[Document excerpt]:
= = = =
Unlike Alec, we had major work / renovations done recently, notably replacing the sewer drain under house, that included digging and building a new, larger and deeper concrete trap around the clean-out for the sewer. The sewer line runs great, no worries about other issues (it was replaced because the iron pipe was 60 years old and rusted through). However, since replacement, the trap regularly fills up with ground water - usually to about 6" before I have to clear it out (the trap is over 2' deep - though it hasn't yet caused any big issues for our newly finished basement. We also have a hole and sump pump about 20 feet away in a furnance / utility room that has never overflowed in the time spent in the house (over 5 years) nor does it regularly run to my knowledge. 
So, I have two issues. First, where is the water coming from? We live in a relatively dry climate (Midwest), but are at the low point of our street, so this could be naturally flowing, clear groundwater. Second, and like Alec, the pit is lower than the existing sump pump hole, so understand the water accumulating, but not why it rises so quickly. Of note, I usually have had to empty it out weekly. I really don't want to put a sump pump in the pit / trap that sits in the middle of our living room and am considering running my sump pump lower to have it remove or reduce water now making its way into the trap. Also, I had thought of sealing the concrete trap, but worry that the water will just find another place and be unchecked until a problem arises. Otherwise, I am out of ideas right now. 
Any thoughts would be greatly appreciated. Thanks!


----------
= = = =
[Dataset excerpt]:
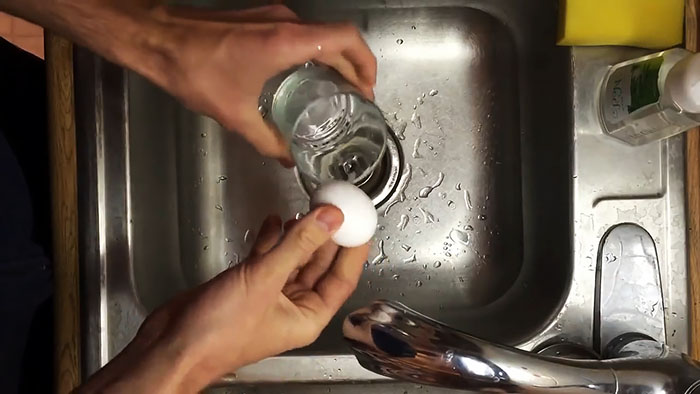
The image size is (700, 394). What are the coordinates of `jar` in the screenshot? It's located at (336, 130).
= = = =
[Activity list]:
1. Give every number that the post about the sewer trap pairs with a unit of length or time, along with what each one measures.
2. According to the post about the sewer trap, why was the sewer line replaced?
3. From the post about the sewer trap, repeat word for word the part that opens with the words containing "So, I have two" and closes with "ideas right now.".

[Solutions to each task]:
1.
- 60 years: the age of the old iron sewer pipe
- About 6": how high the groundwater usually rises in the trap before it has to be cleared
- Over 2': the depth of the trap
- About 20 feet: the distance to the sump pump hole in the furnace/utility room
- Over 5 years: how long the sump pump hole has gone without overflowing during the time in the house

2. The iron pipe was 60 years old and had rusted through.

3.
So, I have two issues. First, where is the water coming from? We live in a relatively dry climate (Midwest), but are at the low point of our street, so this could be naturally flowing, clear groundwater. Second, and like Alec, the pit is lower than the existing sump pump hole, so understand the water accumulating, but not why it rises so quickly. Of note, I usually have had to empty it out weekly. I really don't want to put a sump pump in the pit / trap that sits in the middle of our living room and am considering running my sump pump lower to have it remove or reduce water now making its way into the trap. Also, I had thought of sealing the concrete trap, but worry that the water will just find another place and be unchecked until a problem arises. Otherwise, I am out of ideas right now.